§ TO DO: The answer must be every line of the data that holds the word "Footprint".

═════ SUPPLIED MATERIAL

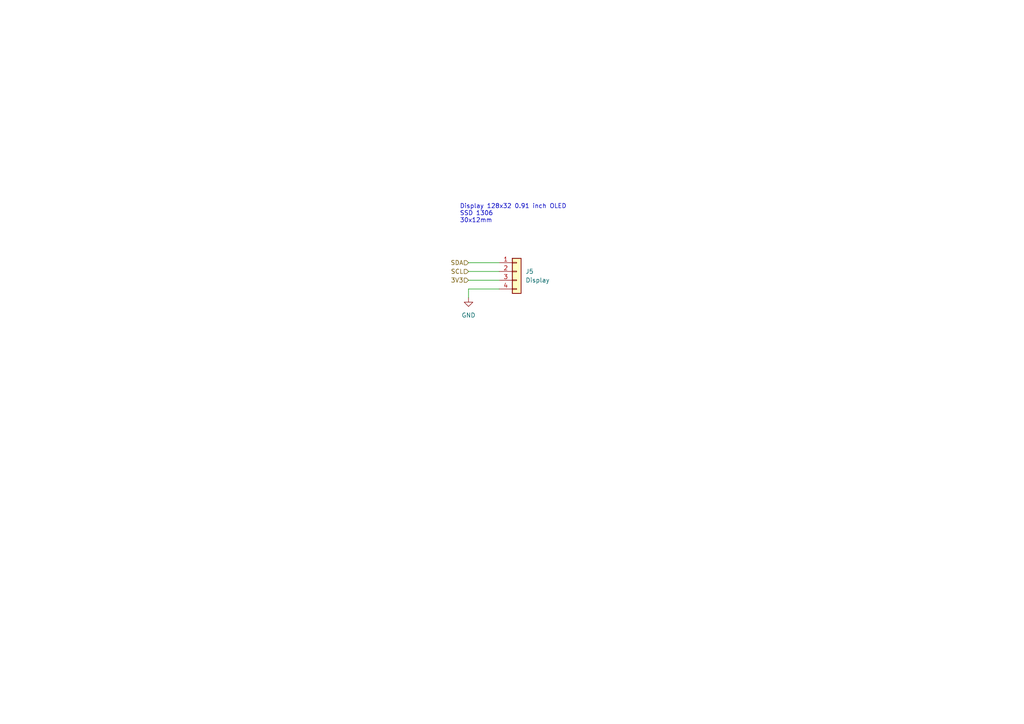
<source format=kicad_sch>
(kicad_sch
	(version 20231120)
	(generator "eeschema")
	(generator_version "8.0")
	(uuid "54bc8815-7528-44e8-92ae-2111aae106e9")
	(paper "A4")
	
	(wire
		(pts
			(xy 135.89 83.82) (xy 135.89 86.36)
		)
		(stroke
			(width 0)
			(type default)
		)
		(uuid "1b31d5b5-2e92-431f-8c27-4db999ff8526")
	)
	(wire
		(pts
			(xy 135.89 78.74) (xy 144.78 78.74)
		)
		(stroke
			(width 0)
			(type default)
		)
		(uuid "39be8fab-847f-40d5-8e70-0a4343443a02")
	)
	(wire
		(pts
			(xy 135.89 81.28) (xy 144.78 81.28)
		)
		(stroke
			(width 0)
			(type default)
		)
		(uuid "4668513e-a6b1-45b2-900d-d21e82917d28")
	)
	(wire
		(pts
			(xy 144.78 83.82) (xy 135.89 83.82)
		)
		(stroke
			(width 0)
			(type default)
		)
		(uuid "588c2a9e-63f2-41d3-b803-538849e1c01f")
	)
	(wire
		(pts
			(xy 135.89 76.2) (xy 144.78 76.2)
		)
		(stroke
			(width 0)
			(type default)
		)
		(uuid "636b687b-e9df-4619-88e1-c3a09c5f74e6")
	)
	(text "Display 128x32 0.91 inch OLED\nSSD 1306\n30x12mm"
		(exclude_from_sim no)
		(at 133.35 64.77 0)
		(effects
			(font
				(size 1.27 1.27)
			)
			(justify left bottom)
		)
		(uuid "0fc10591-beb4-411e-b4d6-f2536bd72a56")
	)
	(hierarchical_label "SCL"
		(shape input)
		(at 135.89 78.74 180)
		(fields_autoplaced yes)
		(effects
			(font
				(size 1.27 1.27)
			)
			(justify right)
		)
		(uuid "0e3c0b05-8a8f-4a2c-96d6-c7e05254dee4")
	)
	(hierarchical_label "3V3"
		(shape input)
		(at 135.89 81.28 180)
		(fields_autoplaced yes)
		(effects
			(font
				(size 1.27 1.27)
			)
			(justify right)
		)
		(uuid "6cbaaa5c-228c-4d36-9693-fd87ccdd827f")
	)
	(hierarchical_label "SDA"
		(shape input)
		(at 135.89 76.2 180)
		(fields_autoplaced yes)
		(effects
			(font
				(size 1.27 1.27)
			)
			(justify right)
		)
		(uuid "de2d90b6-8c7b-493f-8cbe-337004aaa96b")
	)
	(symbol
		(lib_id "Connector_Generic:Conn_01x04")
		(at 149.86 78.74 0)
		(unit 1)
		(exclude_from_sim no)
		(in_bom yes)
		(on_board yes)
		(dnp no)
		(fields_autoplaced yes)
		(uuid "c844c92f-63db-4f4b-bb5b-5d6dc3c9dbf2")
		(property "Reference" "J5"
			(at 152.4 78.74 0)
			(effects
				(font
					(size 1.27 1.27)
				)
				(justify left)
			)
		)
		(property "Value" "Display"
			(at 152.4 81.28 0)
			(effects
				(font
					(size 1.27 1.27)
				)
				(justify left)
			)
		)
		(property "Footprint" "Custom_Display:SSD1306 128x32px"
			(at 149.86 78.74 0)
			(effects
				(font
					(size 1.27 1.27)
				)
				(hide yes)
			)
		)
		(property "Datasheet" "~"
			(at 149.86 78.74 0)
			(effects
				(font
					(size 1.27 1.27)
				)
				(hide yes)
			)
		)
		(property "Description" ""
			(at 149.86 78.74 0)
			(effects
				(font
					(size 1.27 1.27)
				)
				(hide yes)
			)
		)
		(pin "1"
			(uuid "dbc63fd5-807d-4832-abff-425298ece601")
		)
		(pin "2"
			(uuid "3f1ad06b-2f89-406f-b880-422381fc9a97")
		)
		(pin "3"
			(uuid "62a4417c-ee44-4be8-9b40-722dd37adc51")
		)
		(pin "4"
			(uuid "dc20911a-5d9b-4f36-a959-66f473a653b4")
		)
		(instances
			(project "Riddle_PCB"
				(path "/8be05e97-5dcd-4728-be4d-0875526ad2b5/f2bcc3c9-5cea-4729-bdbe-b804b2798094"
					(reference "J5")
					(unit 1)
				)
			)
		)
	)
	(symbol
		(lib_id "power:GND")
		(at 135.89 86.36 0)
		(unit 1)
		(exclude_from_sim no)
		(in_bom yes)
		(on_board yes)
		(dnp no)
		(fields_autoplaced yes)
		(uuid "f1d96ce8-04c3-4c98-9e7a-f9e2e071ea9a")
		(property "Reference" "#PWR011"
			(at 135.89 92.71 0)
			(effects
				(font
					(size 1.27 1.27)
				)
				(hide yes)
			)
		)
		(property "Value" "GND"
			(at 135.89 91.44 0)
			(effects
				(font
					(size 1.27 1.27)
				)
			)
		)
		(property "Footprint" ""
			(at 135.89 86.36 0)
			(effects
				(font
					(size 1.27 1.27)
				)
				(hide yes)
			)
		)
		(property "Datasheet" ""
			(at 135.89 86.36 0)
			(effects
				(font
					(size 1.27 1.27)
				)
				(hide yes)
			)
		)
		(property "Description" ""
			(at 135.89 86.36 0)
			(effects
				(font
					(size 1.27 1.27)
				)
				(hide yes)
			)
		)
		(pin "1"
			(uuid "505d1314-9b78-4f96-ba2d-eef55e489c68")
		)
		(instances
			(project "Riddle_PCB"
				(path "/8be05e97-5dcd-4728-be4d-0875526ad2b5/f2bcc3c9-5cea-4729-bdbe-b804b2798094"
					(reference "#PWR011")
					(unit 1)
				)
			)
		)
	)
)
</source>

══════════
═════ SUPPLIED MATERIAL

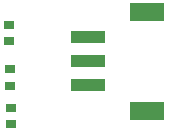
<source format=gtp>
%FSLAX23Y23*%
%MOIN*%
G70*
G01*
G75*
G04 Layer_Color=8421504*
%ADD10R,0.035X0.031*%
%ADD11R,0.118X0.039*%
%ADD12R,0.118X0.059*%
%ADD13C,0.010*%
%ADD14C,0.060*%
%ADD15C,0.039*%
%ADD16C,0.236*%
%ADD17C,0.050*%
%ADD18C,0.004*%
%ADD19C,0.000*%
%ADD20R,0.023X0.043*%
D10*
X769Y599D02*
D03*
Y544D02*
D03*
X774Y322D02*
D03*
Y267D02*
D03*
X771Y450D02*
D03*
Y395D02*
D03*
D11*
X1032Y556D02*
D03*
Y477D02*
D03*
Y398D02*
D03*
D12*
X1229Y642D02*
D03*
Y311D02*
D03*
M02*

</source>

══════════

§ WRITTEN ANSWER:
		(property "Footprint" "Custom_Display:SSD1306 128x32px"
		(property "Footprint" ""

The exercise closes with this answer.